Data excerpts
# # # # # # #
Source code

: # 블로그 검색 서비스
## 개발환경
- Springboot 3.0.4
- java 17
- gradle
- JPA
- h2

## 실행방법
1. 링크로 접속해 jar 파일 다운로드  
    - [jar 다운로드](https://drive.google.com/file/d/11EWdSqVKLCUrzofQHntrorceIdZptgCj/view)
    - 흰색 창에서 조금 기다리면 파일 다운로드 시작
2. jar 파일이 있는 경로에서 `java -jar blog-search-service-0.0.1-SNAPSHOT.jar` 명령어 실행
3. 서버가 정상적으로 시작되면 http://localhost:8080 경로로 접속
# # # # # # #
TASK DETAILS -
Show the lines of the data that hold the word "다운로드".

RESULT OF THIS EXERCISE -
1. 링크로 접속해 jar 파일 다운로드  
    - [jar 다운로드](https://drive.google.com/file/d/11EWdSqVKLCUrzofQHntrorceIdZptgCj/view)
    - 흰색 창에서 조금 기다리면 파일 다운로드 시작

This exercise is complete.